*ABOUT THIS EXERCISE*. If a record holds a picture, drop the picture and return the rest of the record word for word.

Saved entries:

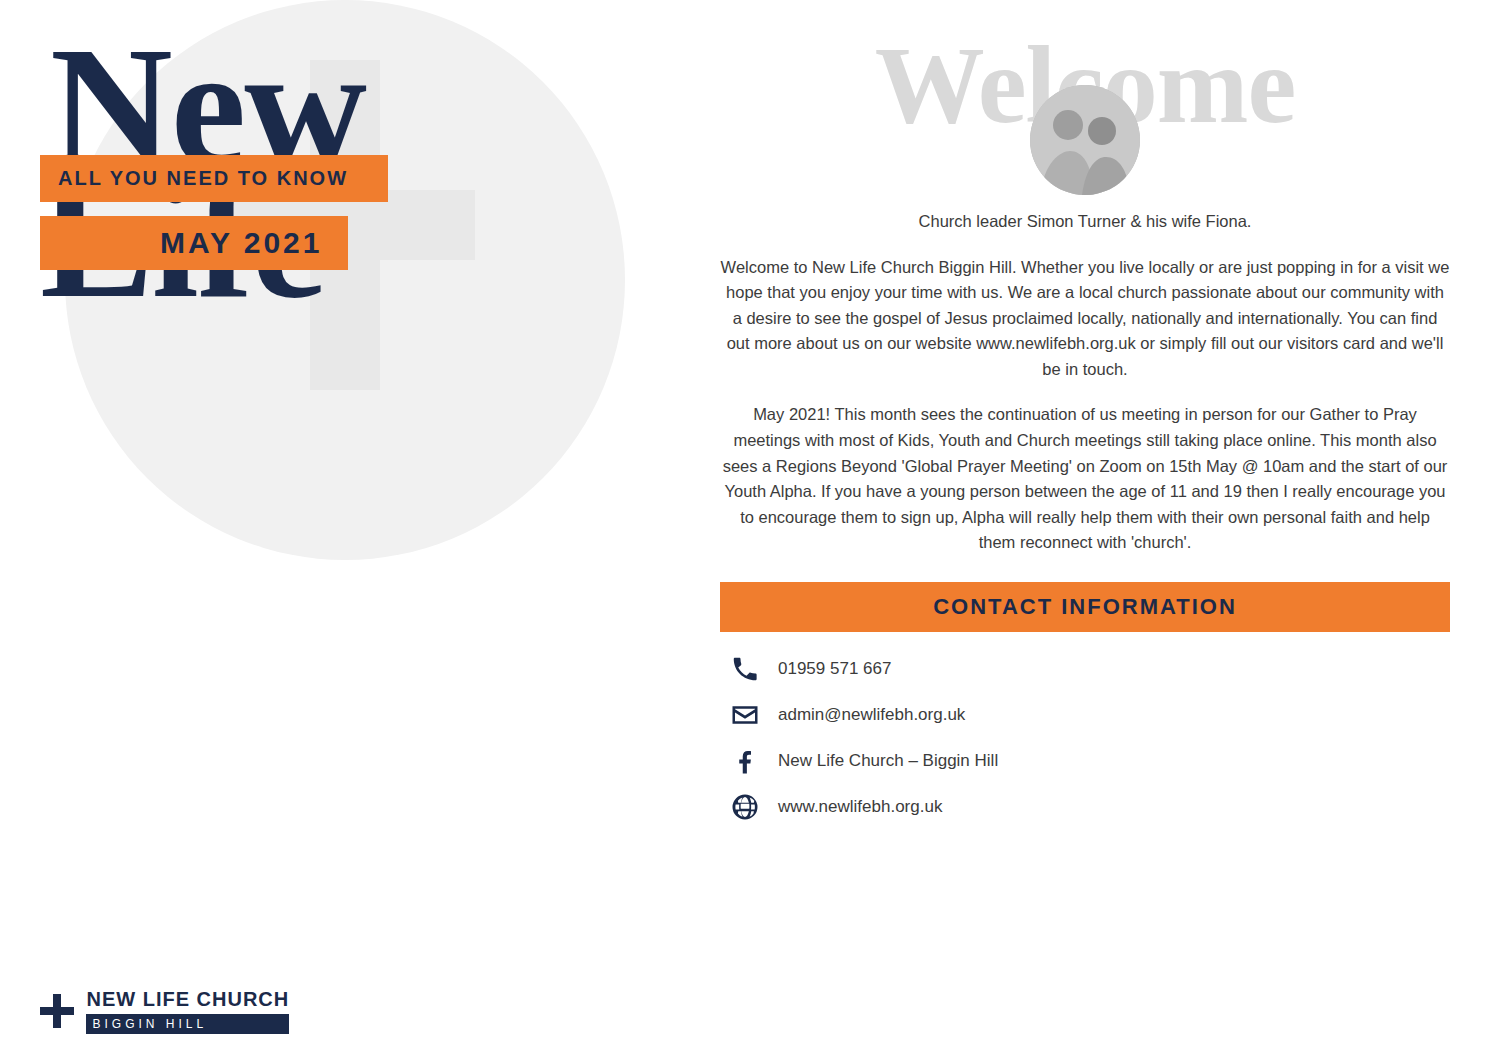New Life
All you need to know
May 2021
NEW LIFE CHURCH BIGGIN HILL
Welcome
Church leader Simon Turner & his wife Fiona.
Welcome to New Life Church Biggin Hill. Whether you live locally or are just popping in for a visit we hope that you enjoy your time with us. We are a local church passionate about our community with a desire to see the gospel of Jesus proclaimed locally, nationally and internationally. You can find out more about us on our website www.newlifebh.org.uk or simply fill out our visitors card and we'll be in touch.
May 2021! This month sees the continuation of us meeting in person for our Gather to Pray meetings with most of Kids, Youth and Church meetings still taking place online. This month also sees a Regions Beyond 'Global Prayer Meeting' on Zoom on 15th May @ 10am and the start of our Youth Alpha. If you have a young person between the age of 11 and 19 then I really encourage you to encourage them to sign up, Alpha will really help them with their own personal faith and help them reconnect with 'church'.
Contact Information
01959 571 667
admin@newlifebh.org.uk
New Life Church – Biggin Hill
www.newlifebh.org.uk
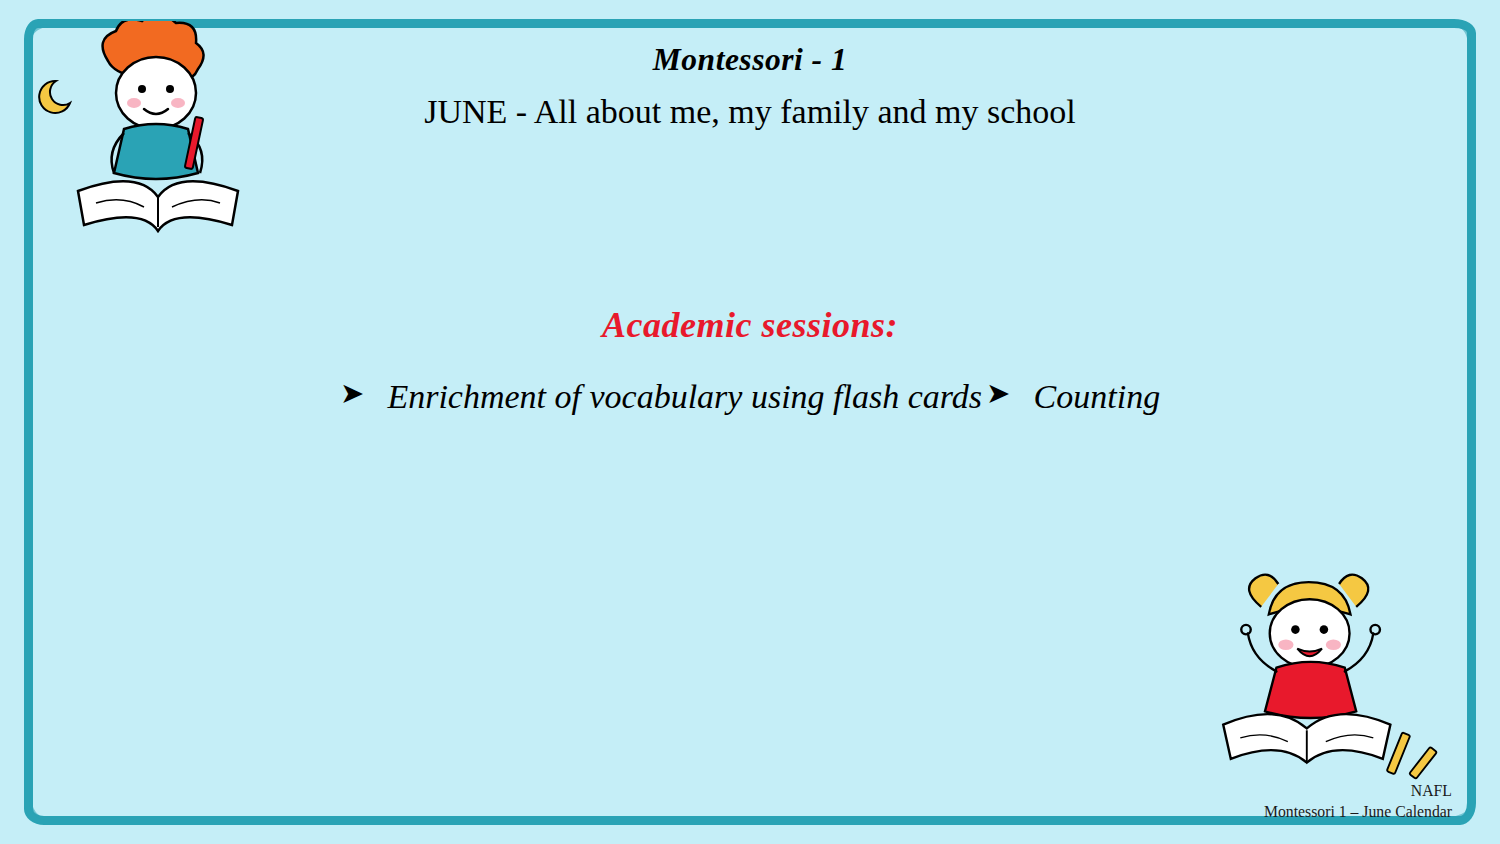Montessori - 1
JUNE - All about me, my family and my school
Academic sessions:
Enrichment of vocabulary using flash cards
Counting
NAFL
Montessori 1 – June Calendar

*EXERCISE OUTPUT*.
New Life
All you need to know
May 2021
NEW LIFE CHURCH BIGGIN HILL
Welcome
Church leader Simon Turner & his wife Fiona.
Welcome to New Life Church Biggin Hill. Whether you live locally or are just popping in for a visit we hope that you enjoy your time with us. We are a local church passionate about our community with a desire to see the gospel of Jesus proclaimed locally, nationally and internationally. You can find out more about us on our website www.newlifebh.org.uk or simply fill out our visitors card and we'll be in touch.
May 2021! This month sees the continuation of us meeting in person for our Gather to Pray meetings with most of Kids, Youth and Church meetings still taking place online. This month also sees a Regions Beyond 'Global Prayer Meeting' on Zoom on 15th May @ 10am and the start of our Youth Alpha. If you have a young person between the age of 11 and 19 then I really encourage you to encourage them to sign up, Alpha will really help them with their own personal faith and help them reconnect with 'church'.
Contact Information
01959 571 667
admin@newlifebh.org.uk
New Life Church – Biggin Hill
www.newlifebh.org.uk
Montessori - 1
JUNE - All about me, my family and my school
Academic sessions:
Enrichment of vocabulary using flash cards
Counting
NAFL
Montessori 1 – June Calendar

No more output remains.